Now to the proof, according to the definition $\forall \epsilon > 0 \exists n_0 \in \mathbb{N}:|a_n-a|<\epsilon \forall n \geq n_0$
$|\frac{n+1}{2n}-\frac{1}{2}| = |\frac{1}{2n}|= \frac{1}{2n} \leq \frac{1}{2n_0} < \epsilon$
therefore
$\frac{1}{2n_0} \leq \frac{1}{n_0} < \epsilon$
$\Rightarrow \frac{1}{\epsilon} < n_0$
Now after the definition $n \geq n_0$ I have to find something bigger than $\frac{1}{\epsilon}$
$\Rightarrow$ $\frac{2}{\epsilon} = n_0$ and since its in $\mathbb{N}$ I just round up with the gaussian brackets $\lceil \frac{2}{\epsilon} \rceil = n_0$. Now I have my $n_0$ and can write out the whole proof.

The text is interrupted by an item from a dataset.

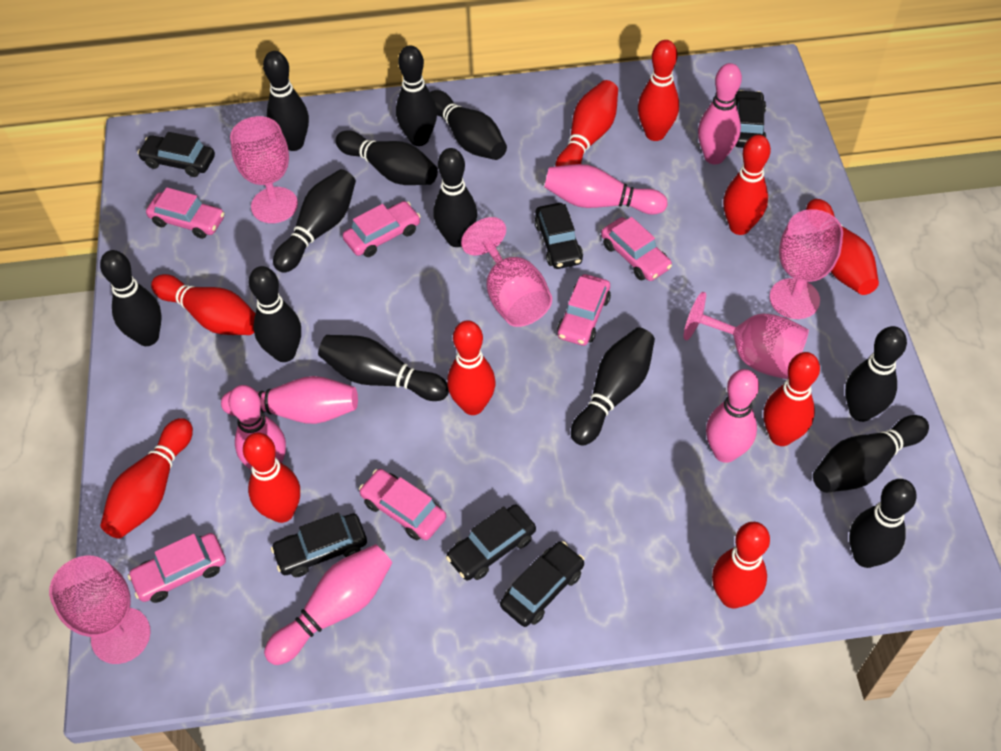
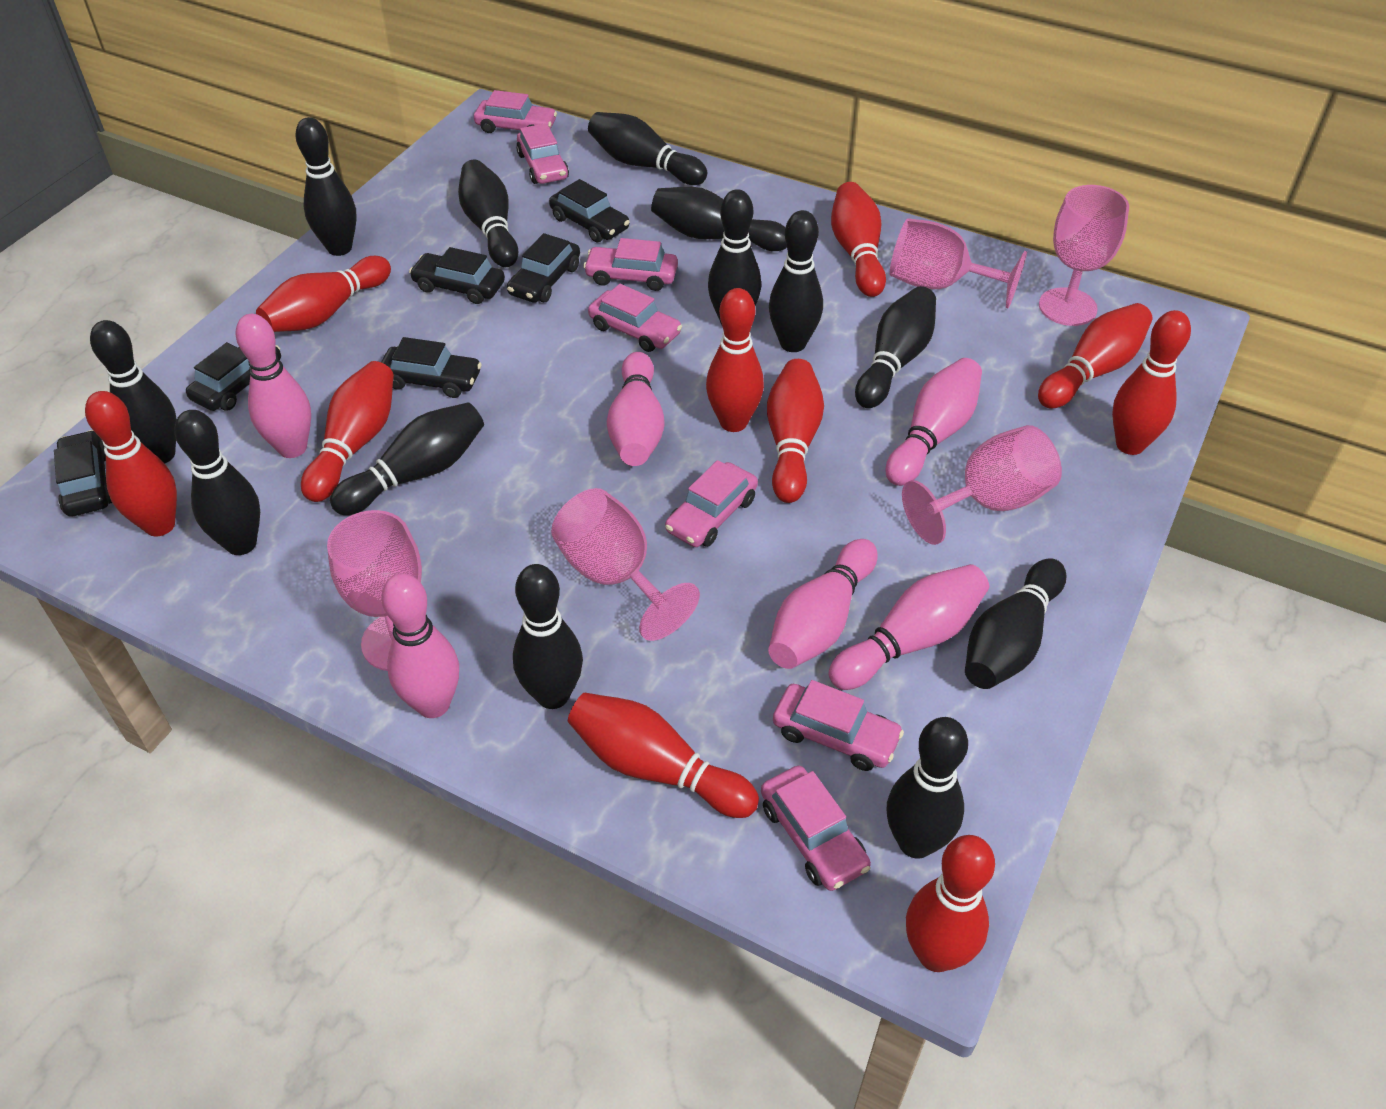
pink car: 6 -> 7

Let $\epsilon > 0$ be arbitary. Pick $n_0 := \lceil \frac{2}{\epsilon} \rceil$. Than $|a_n-a| = |\frac{n+1}{2n}-\frac{1}{2}| = |\frac{1}{2n}|= \frac{1}{2n} \leq \frac{1}{2n_0} \leq \frac{1}{n_0} = \frac{1}{\lceil \frac{2}{\epsilon} \rceil} \leq \frac{1}{2\epsilon} < \epsilon$
q.e.d
Thats what I have done now and I am not sure if everything is correct.. if so I guess I finally understood the conecept of it. I hope someone can take a look at it and tell me where I might have messed up.
Greetings
The underlying idea makes sense. I would probably make the structure of the argument stand out a little more:
Pick an $\epsilon > 0$. We must then find an $n_0$ such that $|\frac{n+1}{2n} - \frac{1}{2}| < \epsilon$ for all $n \geq n_0$.
We have $|\frac{n+1}{2n} - \frac{1}{2}| = |\frac{1}{2n}| = \frac{1}{2n}$ (as $n$ is positive).
To ensure that $\frac{1}{2n} < \epsilon$ we must have $n > \frac{1}{2 \epsilon}$. So take $n_0 = \lceil \frac{1}{2 \epsilon} \rceil$.